Wednesday, August 5, 2015

Fear and Faith

Fear and Faith


I recently went back to Caron Treatment Center, where I went for treatment in February of 2014.  I have been back a number of times now, once to get my year coin and then for volunteer training and this past time to meet with one of the directors about the idea of publishing a children's book about addiction.  After the meeting I had lunch with some of the therapists who so lovingly helped almost 18 months ago.  After lunch I was honored to be able to sit and speak with the current patients on the relapse unit.
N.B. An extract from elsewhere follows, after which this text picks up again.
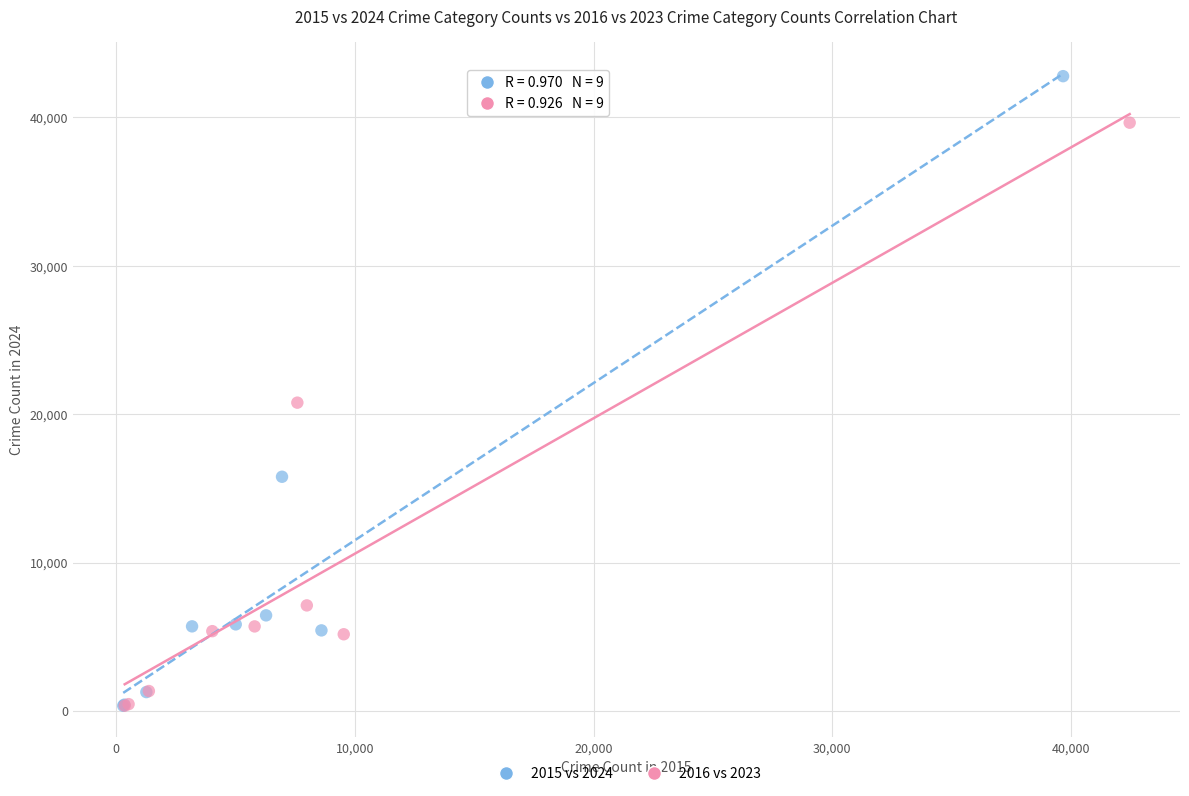

What are all the series names shown in the legend?

2015 vs 2024, 2016 vs 2023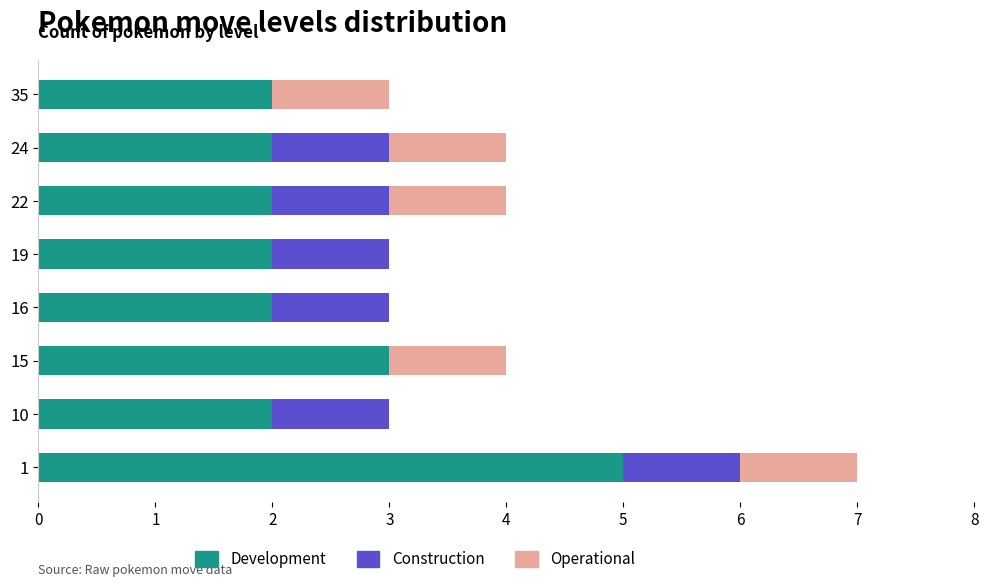

Read the Development value at 1.

5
Honored because I was asked and honored because I could provide some hope to people severely beaten down by their disease and mired in regret and shame.  I told them a bit about my journey and answered questions along the way as best I could.  I spoke about recovery and about the state of my marriage and about how to talk to kids about addiction.  When I mentioned that Frank and I had met when I was 15 and I had really never dated anyone else and had thought we would make it through just about anything, one man raised his hand.  He told me that he was in a similar situation as he had met his wife as a teen and they had been married for a long time now.  He said that he just assumed she would always be there and now he is afraid she may actually divorce him.  I completely understood.  I had taken Frank for granted for sure and it just never crossed my mind that he would ever leave me.
He hasn't really left me as we see each other nearly everyday, talk everyday and co-parent quite happily, but we are not together presently and we live apart both hoping we can piece the union back together.  But I well understood how this man felt.  I well understood the fear that grips him as I felt the same after I moved into my apartment and it still creeps in to knock my equilibrium askew from time to time.  I felt unmoored, set adrift to find my own way back to shore and I was terrified.
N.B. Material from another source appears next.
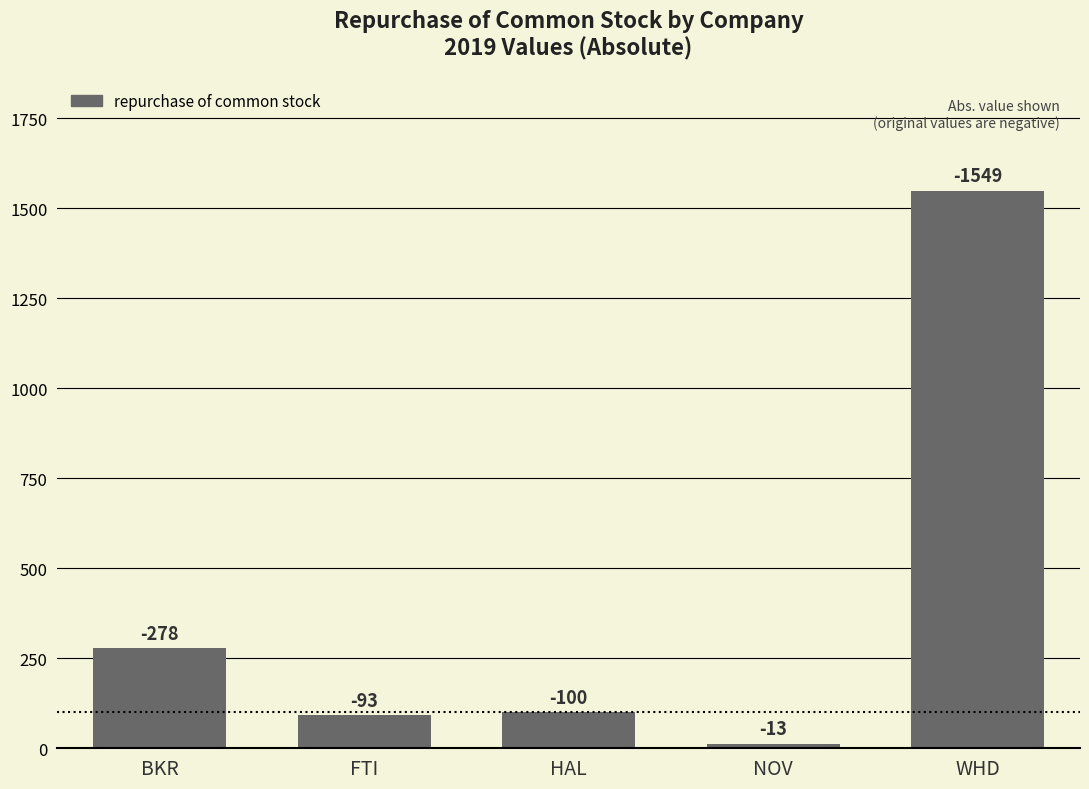

What position from the left is HAL?

3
What I was able to tell him was that once I started exploring spirituality and started working through the steps as they are laid out in the Big Book of Alcoholics Anonymous, I started to find faith.  Faith in a higher power, a universal connectedness I had shut myself off to.  Faith in myself as I saw my whole self for the first time and didn't shy away from the full image.  Faith in the good and the bad in myself and the knowledge that the good far outweighs the bad.  Faith that even if Frank and I don't manage to patch up our marriage, that I will still be me and I won't be swallowed up in some black hole of non-existence.  To be sure I will be devastated should that come to pass, but I have faith now that it will not break me.
You see fear and faith cannot coexist.  Once I started to have faith, my fear decreased.  It didn't completely leave, as there are times when fear rears its head, but it does not overwhelm me as it used to, it does not rule my thoughts and actions as it used to, it does not run riot through my life because I have faith.
If you are afraid, find a way to have some faith and your life will be so much more fruitful.